Collected data
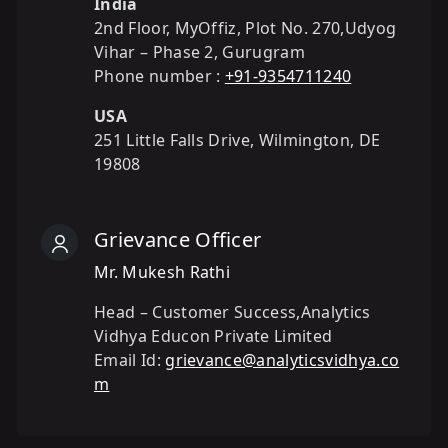
India
2nd Floor, MyOffiz, Plot No. 270,Udyog
Vihar – Phase 2, Gurugram
Phone number :
+91-9354711240
USA
251 Little Falls Drive, Wilmington, DE
19808
Grievance Officer
Mr. Mukesh Rathi
Head – Customer Success,Analytics
Vidhya Educon Private Limited
Email Id:
grievance@analyticsvidhya.co
m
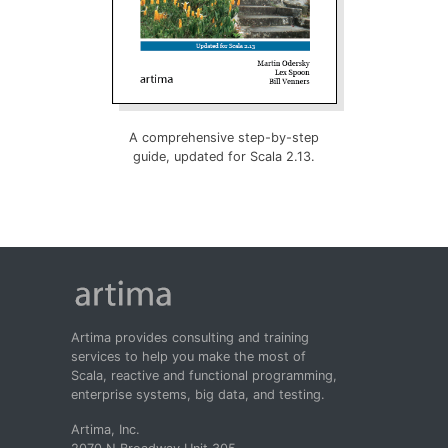
A comprehensive step-by-step
guide, updated for Scala 2.13.
Artima provides consulting and training
services to help you make the most of
Scala, reactive and functional programming,
enterprise systems, big data, and testing.
Artima, Inc.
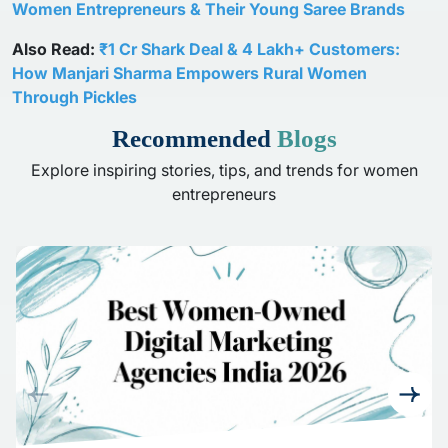
Women Entrepreneurs & Their Young Saree Brands
Also Read:
₹1 Cr Shark Deal & 4 Lakh+ Customers:
How Manjari Sharma Empowers Rural Women
Through Pickles
Recommended
Blogs
Explore inspiring stories, tips, and trends for women
entrepreneurs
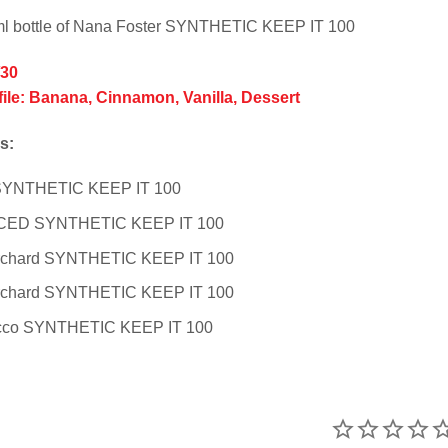
ml bottle of Nana Foster SYNTHETIC KEEP IT 100
/30
file: Banana, Cinnamon, Vanilla, Dessert
s:
 SYNTHETIC KEEP IT 100
 ICED SYNTHETIC KEEP IT 100
rchard SYNTHETIC KEEP IT 100
rchard SYNTHETIC KEEP IT 100
cco SYNTHETIC KEEP IT 100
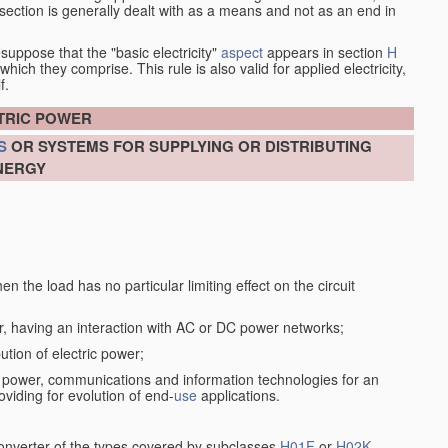
at section is generally dealt with as a means and not as an end in
esuppose that the "basic electricity"
aspect
appears in section
H
hich they comprise. This rule is also valid for applied electricity,
f.
CTRIC POWER
S
OR SYSTEMS FOR SUPPLYING OR DISTRIBUTING
NERGY
n the load has no particular limiting effect on the circuit
r, having an interaction with AC or DC power networks;
ution of electric power;
f power, communications and information technologies for an
oviding for evolution of end-
use
applications.
converter of the types covered by subclasses
H01F
or
H02K
,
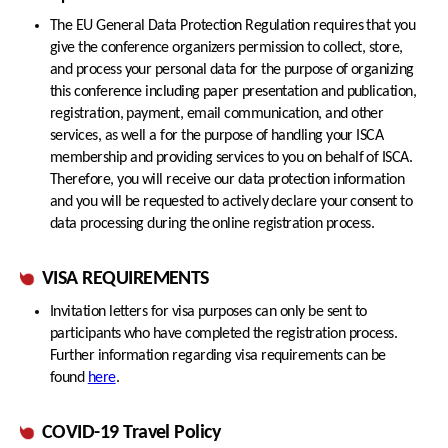
The EU General Data Protection Regulation requires that you
give the conference organizers permission to collect, store,
and process your personal data for the purpose of organizing
this conference including paper presentation and publication,
registration, payment, email communication, and other
services, as well a for the purpose of handling your ISCA
membership and providing services to you on behalf of ISCA.
Therefore, you will receive our data protection information
and you will be requested to actively declare your consent to
data processing during the online registration process.
VISA REQUIREMENTS
Invitation letters for visa purposes can only be sent to
participants who have completed the registration process.
Further information regarding visa requirements can be
found
here
.
COVID-19 Travel Policy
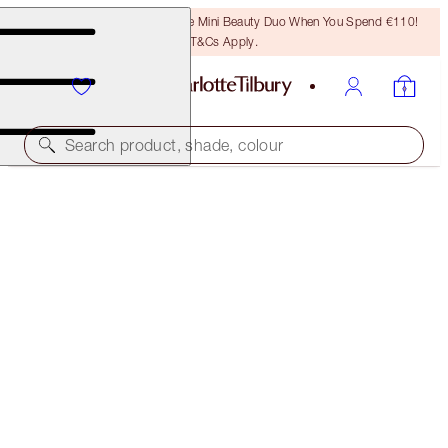
LAST CHANCE! Unlock A Free Mini Beauty Duo When You Spend €110!
T&Cs Apply.
Search product, shade, colour
SUPER LIPSTICKS
MATTE REVOLUTION SUPER YOU
€38.00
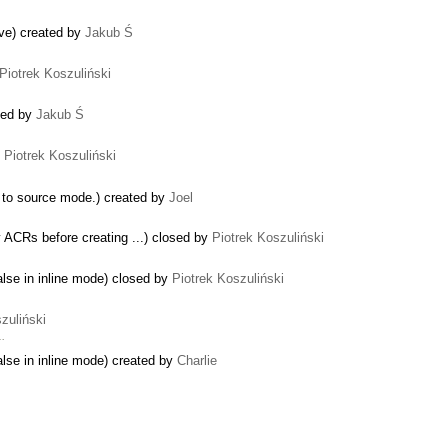
ive) created by
Jakub Ś
Piotrek Koszuliński
ted by
Jakub Ś
y
Piotrek Koszuliński
s to source mode.) created by
Joel
y ACRs before creating ...) closed by
Piotrek Koszuliński
alse in inline mode) closed by
Piotrek Koszuliński
zuliński
 …
alse in inline mode) created by
Charlie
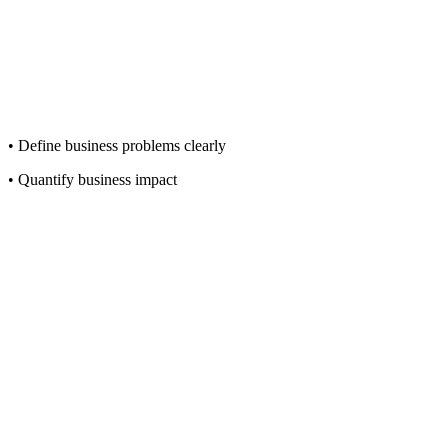
• Define business problems clearly
• Quantify business impact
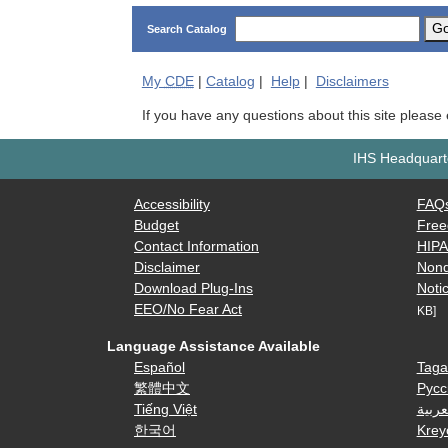
G
Search Catalog
My
CDE
|
Catalog
|
Help
|
Disclaimers
If you have any questions about this site please
IHS Headquarte
Accessibility
FAQ
Budget
Free
Contact Information
HIP
Disclaimer
Nond
Download Plug-Ins
Notic
EEO/No Fear Act
KB]
Language Assistance Available
Español
Taga
繁體中文
Русс
Tiếng Việt
العرب
한국어
Krey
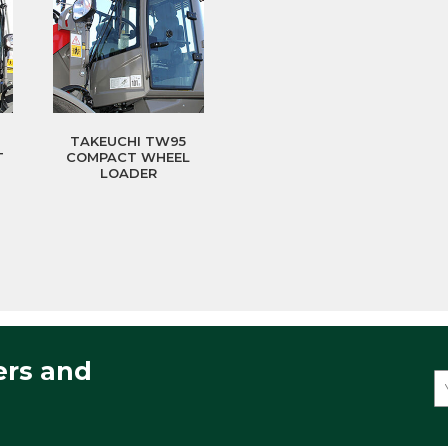
TAKEUCHI TW95
T
COMPACT WHEEL
LOADER
ers and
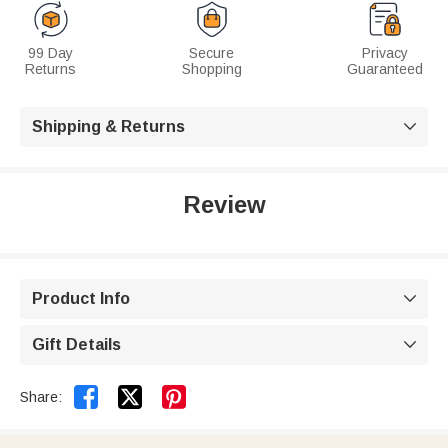
99 Day
Secure
Privacy
Returns
Shopping
Guaranteed
Shipping & Returns

Review
Product Info

Gift Details



Share:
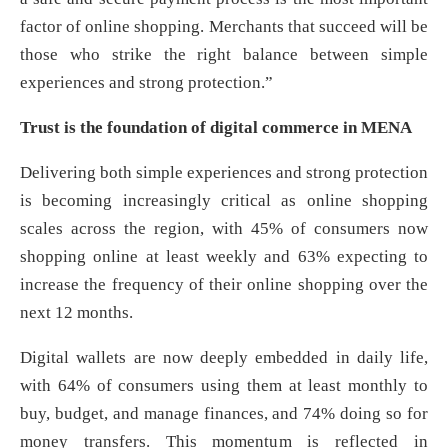
factor of online shopping. Merchants that succeed will be
those who strike the right balance between simple
experiences and strong protection.”
Trust is the foundation of digital commerce in MENA
Delivering both simple experiences and strong protection
is becoming increasingly critical as online shopping
scales across the region, with 45% of consumers now
shopping online at least weekly and 63% expecting to
increase the frequency of their online shopping over the
next 12 months.
Digital wallets are now deeply embedded in daily life,
with 64% of consumers using them at least monthly to
buy, budget, and manage finances, and 74% doing so for
money transfers. This momentum is reflected in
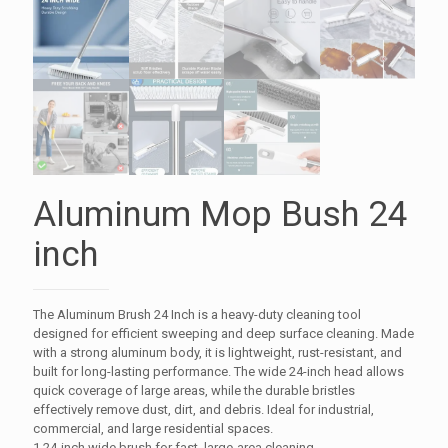
Aluminum Mop Bush 24
inch
The Aluminum Brush 24 Inch is a heavy-duty cleaning tool
designed for efficient sweeping and deep surface cleaning. Made
with a strong aluminum body, it is lightweight, rust-resistant, and
built for long-lasting performance. The wide 24-inch head allows
quick coverage of large areas, while the durable bristles
effectively remove dust, dirt, and debris. Ideal for industrial,
commercial, and large residential spaces.
1.24-inch wide brush for fast, large-area cleaning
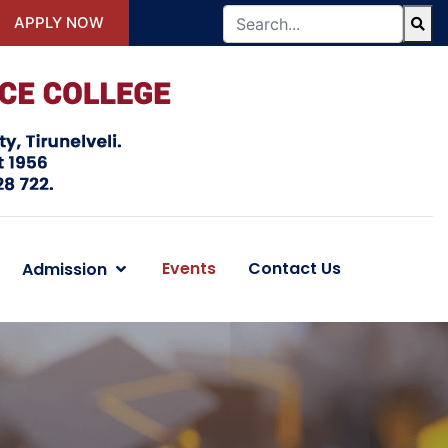
APPLY NOW
Events
Contact Us
Admission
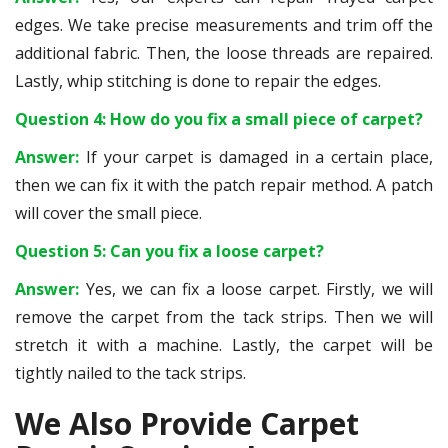
edges. We take precise measurements and trim off the
additional fabric. Then, the loose threads are repaired.
Lastly, whip stitching is done to repair the edges.
Question 4: How do you fix a small piece of carpet?
Answer:
If your carpet is damaged in a certain place,
then we can fix it with the patch repair method. A patch
will cover the small piece.
Question 5: Can you fix a loose carpet?
Answer:
Yes, we can fix a loose carpet. Firstly, we will
remove the carpet from the tack strips. Then we will
stretch it with a machine. Lastly, the carpet will be
tightly nailed to the tack strips.
We Also Provide Carpet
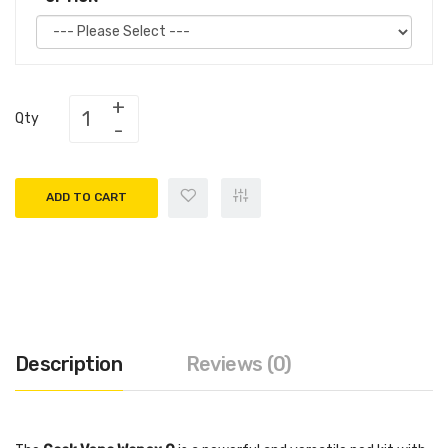
Qty
ADD TO CART
Description
Reviews (0)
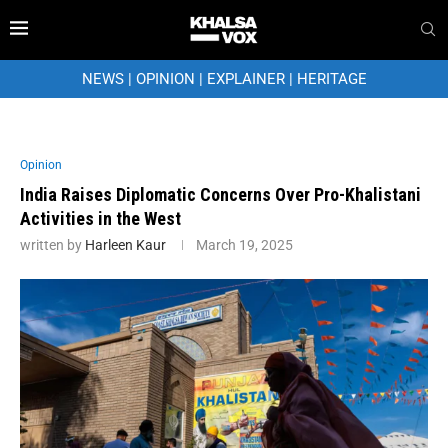
NEWS
|
OPINION
|
EXPLAINER
|
HERITAGE
Opinion
India Raises Diplomatic Concerns Over Pro-Khalistani
Activities in the West
written by
Harleen Kaur
March 19, 2025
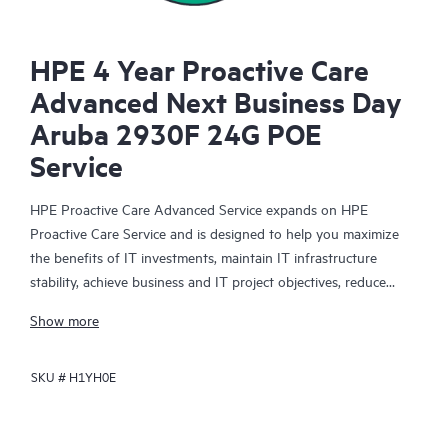
HPE 4 Year Proactive Care
Advanced Next Business Day
Aruba 2930F 24G POE
Service
HPE Proactive Care Advanced Service expands on HPE
Proactive Care Service and is designed to help you maximize
the benefits of IT investments, maintain IT infrastructure
stability, achieve business and IT project objectives, reduce
operational costs, and free your IT staff for other priority tasks.
Show more
Your assigned HPE Account Support Manager (ASM) provides
personalized technical and operational advice, including HPE
SKU #
H1YH0E
best practices gleaned from HPE’s broad support experience.
HPE Proactive Care Advanced can help to save you time with
real-time monitoring and analysis of your devices that are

■ ASSIGNMENT:
Your copy should match the records word for word, with the pictures removed.

■ RESULT OF THIS TASK:
India
2nd Floor, MyOffiz, Plot No. 270,Udyog
Vihar – Phase 2, Gurugram
Phone number :
+91-9354711240
USA
251 Little Falls Drive, Wilmington, DE
19808
Grievance Officer
Mr. Mukesh Rathi
Head – Customer Success,Analytics
Vidhya Educon Private Limited
Email Id:
grievance@analyticsvidhya.co
m
A comprehensive step-by-step
guide, updated for Scala 2.13.
Artima provides consulting and training
services to help you make the most of
Scala, reactive and functional programming,
enterprise systems, big data, and testing.
Artima, Inc.
Women Entrepreneurs & Their Young Saree Brands
Also Read:
₹1 Cr Shark Deal & 4 Lakh+ Customers:
How Manjari Sharma Empowers Rural Women
Through Pickles
Recommended
Blogs
Explore inspiring stories, tips, and trends for women
entrepreneurs
ml bottle of Nana Foster SYNTHETIC KEEP IT 100
/30
file: Banana, Cinnamon, Vanilla, Dessert
s:
 SYNTHETIC KEEP IT 100
 ICED SYNTHETIC KEEP IT 100
rchard SYNTHETIC KEEP IT 100
rchard SYNTHETIC KEEP IT 100
cco SYNTHETIC KEEP IT 100
at section is generally dealt with as a means and not as an end in
esuppose that the "basic electricity"
aspect
appears in section
H
hich they comprise. This rule is also valid for applied electricity,
f.
CTRIC POWER
S
OR SYSTEMS FOR SUPPLYING OR DISTRIBUTING
NERGY
n the load has no particular limiting effect on the circuit
r, having an interaction with AC or DC power networks;
ution of electric power;
f power, communications and information technologies for an
oviding for evolution of end-
use
applications.
converter of the types covered by subclasses
H01F
or
H02K
,
The EU General Data Protection Regulation requires that you
give the conference organizers permission to collect, store,
and process your personal data for the purpose of organizing
this conference including paper presentation and publication,
registration, payment, email communication, and other
services, as well a for the purpose of handling your ISCA
membership and providing services to you on behalf of ISCA.
Therefore, you will receive our data protection information
and you will be requested to actively declare your consent to
data processing during the online registration process.
VISA REQUIREMENTS
Invitation letters for visa purposes can only be sent to
participants who have completed the registration process.
Further information regarding visa requirements can be
found
here
.
COVID-19 Travel Policy
LAST CHANCE! Unlock A Free Mini Beauty Duo When You Spend €110!
T&Cs Apply.
Search product, shade, colour
SUPER LIPSTICKS
MATTE REVOLUTION SUPER YOU
€38.00
ive) created by
Jakub Ś
Piotrek Koszuliński
ted by
Jakub Ś
y
Piotrek Koszuliński
s to source mode.) created by
Joel
y ACRs before creating ...) closed by
Piotrek Koszuliński
alse in inline mode) closed by
Piotrek Koszuliński
zuliński
 …
alse in inline mode) created by
Charlie
• Define business problems clearly
• Quantify business impact
G
Search Catalog
My
CDE
|
Catalog
|
Help
|
Disclaimers
If you have any questions about this site please
IHS Headquarte
Accessibility
FAQ
Budget
Free
Contact Information
HIP
Disclaimer
Nond
Download Plug-Ins
Notic
EEO/No Fear Act
KB]
Language Assistance Available
Español
Taga
繁體中文
Русс
Tiếng Việt
العرب
한국어
Krey
TAKEUCHI TW95
T
COMPACT WHEEL
LOADER
ers and
99 Day
Secure
Privacy
Returns
Shopping
Guaranteed
Shipping & Returns

Review
Product Info

Gift Details



Share:
factor of online shopping. Merchants that succeed will be
those who strike the right balance between simple
experiences and strong protection.”
Trust is the foundation of digital commerce in MENA
Delivering both simple experiences and strong protection
is becoming increasingly critical as online shopping
scales across the region, with 45% of consumers now
shopping online at least weekly and 63% expecting to
increase the frequency of their online shopping over the
next 12 months.
Digital wallets are now deeply embedded in daily life,
with 64% of consumers using them at least monthly to
buy, budget, and manage finances, and 74% doing so for
money transfers. This momentum is reflected in
Aluminum Mop Bush 24
inch
The Aluminum Brush 24 Inch is a heavy-duty cleaning tool
designed for efficient sweeping and deep surface cleaning. Made
with a strong aluminum body, it is lightweight, rust-resistant, and
built for long-lasting performance. The wide 24-inch head allows
quick coverage of large areas, while the durable bristles
effectively remove dust, dirt, and debris. Ideal for industrial,
commercial, and large residential spaces.
1.24-inch wide brush for fast, large-area cleaning
APPLY NOW
Events
Contact Us
Admission
edges. We take precise measurements and trim off the
additional fabric. Then, the loose threads are repaired.
Lastly, whip stitching is done to repair the edges.
Question 4: How do you fix a small piece of carpet?
Answer:
If your carpet is damaged in a certain place,
then we can fix it with the patch repair method. A patch
will cover the small piece.
Question 5: Can you fix a loose carpet?
Answer:
Yes, we can fix a loose carpet. Firstly, we will
remove the carpet from the tack strips. Then we will
stretch it with a machine. Lastly, the carpet will be
tightly nailed to the tack strips.
We Also Provide Carpet
Qty
ADD TO CART
Description
Reviews (0)
NEWS
|
OPINION
|
EXPLAINER
|
HERITAGE
Opinion
India Raises Diplomatic Concerns Over Pro-Khalistani
Activities in the West
written by
Harleen Kaur
March 19, 2025
HPE 4 Year Proactive Care
Advanced Next Business Day
Aruba 2930F 24G POE
Service
HPE Proactive Care Advanced Service expands on HPE
Proactive Care Service and is designed to help you maximize
the benefits of IT investments, maintain IT infrastructure
stability, achieve business and IT project objectives, reduce
operational costs, and free your IT staff for other priority tasks.
Show more
Your assigned HPE Account Support Manager (ASM) provides
personalized technical and operational advice, including HPE
SKU #
H1YH0E
best practices gleaned from HPE’s broad support experience.
HPE Proactive Care Advanced can help to save you time with
real-time monitoring and analysis of your devices that are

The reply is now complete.